Feelings don't require validation; they just are what they are. And they are our own business, not anybody else's. So, your feelings about your in-laws, including your anxiety about their judgments during your pregnancy, are valid for you, and they are nobody else's business. In exactly the same light, your in-laws feelings about you and degree of excitement about your baby are valid for them, and they are not your business.
That's not quite the end of it, though. Because our thoughts, what we decide to dwell on, or how we interpret a situation, help determine what feelings we're going to have. That's still our own business, but there are always choices, so there's at least a possibility shifting it toward feelings that are less uncomfortable.
So, if you would prefer your feelings toward your in-laws to be painful (you might want to consider whether there's a payoff for doing that), then you can continue to focus on their disapproval of your first pregnancy, and their seemingly greater excitement about another grandchild.

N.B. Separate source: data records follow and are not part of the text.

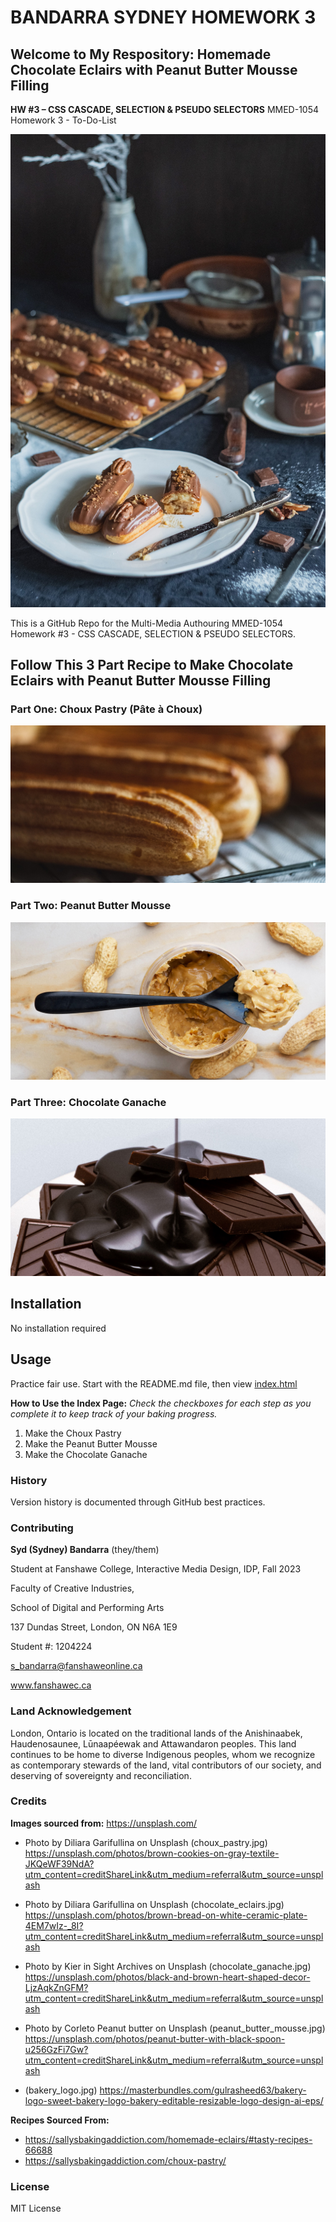 # BANDARRA SYDNEY HOMEWORK 3
## Welcome to My Respository: Homemade Chocolate Eclairs with Peanut Butter Mousse Filling
 **HW #3 – CSS CASCADE, SELECTION & PSEUDO SELECTORS**
MMED-1054 Homework 3 - To-Do-List

![chocolate_eclairs](images/chocolate_eclairs.jpg)

 This is a GitHub Repo for the Multi-Media Authouring MMED-1054 Homework #3 - CSS CASCADE, SELECTION & PSEUDO SELECTORS.

 ## Follow This 3 Part Recipe to Make Chocolate Eclairs with Peanut Butter Mousse Filling

### Part One: Choux Pastry (Pâte à Choux)

 ![choux_pastry](images/choux_pastry.jpg)

### Part Two: Peanut Butter Mousse

 ![peanut_butter_mousse](images/peanut_butter_mousse.jpg)

### Part Three: Chocolate Ganache

 ![chocolate_ganache](images/chocolate_ganache.jpg)

## Installation
No installation required
## Usage
Practice fair use. Start with the README.md file, then view [index.html](index.html)

**How to Use the Index Page:**
*Check the checkboxes for each step as you complete it to keep track of your baking progress.*
1. Make the Choux Pastry
2. Make the Peanut Butter Mousse
3. Make the Chocolate Ganache

### History
Version history is documented through GitHub best practices.
### Contributing
**Syd (Sydney) Bandarra** (they/them)

Student at Fanshawe College, Interactive Media Design, IDP, Fall 2023

Faculty of Creative Industries,

School of Digital and Performing Arts

137 Dundas Street, London, ON N6A 1E9

Student #: 1204224

s_bandarra@fanshaweonline.ca

www.fanshawec.ca 

### Land Acknowledgement 
London, Ontario is located on the traditional lands of the Anishinaabek, Haudenosaunee, Lūnaapéewak and Attawandaron peoples. This land continues to be home to diverse Indigenous peoples, whom we recognize as contemporary stewards of the land, vital contributors of our society, and deserving of sovereignty and reconciliation.

### Credits
**Images sourced from:** https://unsplash.com/
- Photo by Diliara Garifullina on Unsplash (choux_pastry.jpg)
https://unsplash.com/photos/brown-cookies-on-gray-textile-JKQeWF39NdA?utm_content=creditShareLink&utm_medium=referral&utm_source=unsplash

- Photo by Diliara Garifullina on Unsplash (chocolate_eclairs.jpg)
https://unsplash.com/photos/brown-bread-on-white-ceramic-plate-4EM7wIz-_8I?utm_content=creditShareLink&utm_medium=referral&utm_source=unsplash

- Photo by Kier in Sight Archives on Unsplash (chocolate_ganache.jpg)
https://unsplash.com/photos/black-and-brown-heart-shaped-decor-LjzAqkZnGFM?utm_content=creditShareLink&utm_medium=referral&utm_source=unsplash

- Photo by Corleto Peanut butter on Unsplash (peanut_butter_mousse.jpg)
https://unsplash.com/photos/peanut-butter-with-black-spoon-u256GzFi7Gw?utm_content=creditShareLink&utm_medium=referral&utm_source=unsplash

- (bakery_logo.jpg) https://masterbundles.com/gulrasheed63/bakery-logo-sweet-bakery-logo-bakery-editable-resizable-logo-design-ai-eps/

**Recipes Sourced From:**
- https://sallysbakingaddiction.com/homemade-eclairs/#tasty-recipes-66688
- https://sallysbakingaddiction.com/choux-pastry/

### License
MIT License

However, if you'd prefer to have good emotional connections with your fiance's family (and there are some terrific possible payoffs for that), then it's up to you to decide what thoughts you want to focus on. Comparisons and resentment are killers of joy and love, so you might usefully put your attention on whatever positives you can establish.
Because of your sketchy past relationship, you may have to work at this, but in my experience, there's often something good worth building. You have kept your distance, for reasons that seemed good to you, but now that the fruit of those reasons isn't so sweet, you might want to explore what happens if you keep your heart open toward your in-laws. It sounds like you are definitely planning to make them family, if you haven't tied the knot already.
One other thought – as a woman in my 60's, I have seen that age does not necessarily make a person more mature, wise, or compassionate. (Notice, for example, how your MIL projected her judgments about her own out-of-wedlock pregnancy onto you. Sounds like she's really stuck.)
So don't wait for your MIL to reach out to you. She may never have learned that she has that option within reach. But she may be surprised and responsive if you reach out to her. Do you have the maturity to give that a try? If it turns out that a relationship with your in-laws is not positive and nourishing for you or your child, you can always choose to increase the distance between you again.